=== TEXT TO READ ===
[rick57]

I will almost certainly get it, but other than Martin's project 7 www.quarter-wave.com/Project07/Project07.html  anyone have Open Baffle worksheet experience so far to relate?

Thanks

[nullspace]

Hi. I've used it, and it very closely approximates what I get in-room. It's not comprehensive in that it doesn't take into account every last nuance of your listening environment, but it's the best out there and does a fine job to boot. I highly recommend it.

Regards,
John

[MJK]

It's not comprehensive in that it doesn't take into account every last nuance of your listening environment

Yet.

but it's the best out there and does a fine job to boot. I highly recommend it.

Thanks, I appreciate the positive feedback.

Martin

[Rudolf]

Those OB worksheet did less for me than I expected - and more, all at the same time.

I found that they can´t (not yet) account for all important variables in the room, so results still have to be taken with care. But most competiting programs would not even allow for that.

What I did not expect was to get a great learning tool with them.
By fiddling around with the different variables I got a much better understanding of what causes what and where to head to for a desired result.

So you might not get that precision landing with those sheets, but you certainly will know which direction to go.

In short: highly recommendable IMHO

[nullspace]

Martin,

Have you seen http://www.musicanddesign.com/roomgain2.html on room gain and dipoles? There are some folks over on diyaudio who confirm the results; my current OBs couldn't make it to 40hz with a tailwind, so I can't comment personally. I'd be interested to hear your opinion and whether or not room gain as described could be integrated into your worksheet.

Regards,
John

[MJK]

John,

I had not seen that analysis before.  I did a quick read and can offer the following off the cuff comments.

1. His monopole souce has to be a sealed enclosure, a TL or BR is a dipole souce at low frequencies below the cut-off.  So in some ways I think he is talking apples and oranges.  My Alpha 15A drivers have a fs of about 40 Hz, so for an equal comparison a sealed system would need to be used that is tuned to the same 40 Hz.  For many of the small two way sealed systems most DIYers build I don't think they get to 40 Hz.  For a sealed sub that goes down to or below 40 Hz I think that the major reinforcement is due to floor or corner loading.

2. His assumption is that the room is tightly sealed so that it can be pressurized.  I personally have an isolated rectangular room in my house with a door that I use for my stereo and I do not believe by any stretch of the imagination that it is even close to being tight enough to build pressure.  There are so many leaks that I don't believe I will see the effects he is simulating.  So his analysis is probably for an extreme condition that most people will not have in their homes.  So one has to ask are the conclusions valid?

3. I believe that my OB system easily reaches down to 40 Hz, it is a big baffle.  I state this based on my analysis of the OB and my analysis and correlation test results for a few TL's that I have used in the same room.  So I am judging the 40 Hz based on a few years of experience in that room with systems that measure flat to 40 Hz.  Assuming that the OB calculations are correct I can see a smaller baffle with a woofer and full range driver getting to 50 Hz easily if the system is designed right.

4. As for what is discussed on forums, I don't believe any of it.
===
• **PARTS OF THE EXERCISE**:
a – Quote the open baffle worksheet thread word for word, from "3. I believe" up to and including "is designed right.".
b – Write the next part of the forum thread on the open baffle worksheet, picking up after its final sentence.
The lines after this are separate material, unrelated to the open baffle thread.
=== EXTRACTED DATA ===
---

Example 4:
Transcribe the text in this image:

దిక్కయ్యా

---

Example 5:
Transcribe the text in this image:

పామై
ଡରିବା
===
• **ANSWERS TO EACH TASK**:
a –
3. I believe that my OB system easily reaches down to 40 Hz, it is a big baffle.  I state this based on my analysis of the OB and my analysis and correlation test results for a few TL's that I have used in the same room.  So I am judging the 40 Hz based on a few years of experience in that room with systems that measure flat to 40 Hz.  Assuming that the OB calculations are correct I can see a smaller baffle with a woofer and full range driver getting to 50 Hz easily if the system is designed right.

b –
That is my take,

Martin

[Bob in St. Louis]

As for what is discussed on forums, I don't believe any of it. 

Except the Off Topic stuff.....That's all true.

Bob

[JohninCR]

Regarding the link to JohnK's info about the lowest limits of dipole
bass, I think I understand why dipoles roll-off so steeply below
the room's on axis resonance, but I'm having trouble with why a
dipole would have a peak there.  It makes sense that the front
wave would have the same peak as a monopole at that room mode,
however, shouldn't the rear wave share the same peak and create
a net null as shown lower in frequency?

[nullspace]

JohninCR,

I have no idea.

Martin,

Thanks for your comments, and thanks again for the helpful MathCad worksheets. I've attached a sim of what I'm hoping is my summer project -- Fertin 20EX and Madison Executioner X21 on a baffle 26"x42". If I don't finish working on the back deck first before starting another speaker project, SWMBO will tear me a new one and since painting weather here in NJ is about at an end until next year, it'll be April at the soonest before I get started on the speaker prototype in earnest.

Regards,
John

[Rudolf]

I had not seen that analysis before.  I did a quick read and can offer the following off the cuff comments.

Martin,
I believe you should take the time to reread that article (part 1 and part 2) unhurriedly. Obviously you did not yet find all the information needed for a balanced view. I really would appreciate to see a more in-depth judgement of yours regarding John´s article/findings.

1. His monopole souce has to be a sealed enclosure, a TL or BR is a dipole souce at low frequencies below the cut-off.  So in some ways I think he is talking apples and oranges.  My Alpha 15A drivers have a fs of about 40 Hz, so for an equal comparison a sealed system would need to be used that is tuned to the same 40 Hz.  For many of the small two way sealed systems most DIYers build I don't think they get to 40 Hz.  For a sealed sub that goes down to or below 40 Hz I think that the major reinforcement is due to floor or corner loading.

In most any listening room this room gain difference would only show well below 40 Hz (longest room dimension > 4 m). So maybe you weren´t confronted with this phenomenon anyway.

2. His assumption is that the room is tightly sealed so that it can be pressurized.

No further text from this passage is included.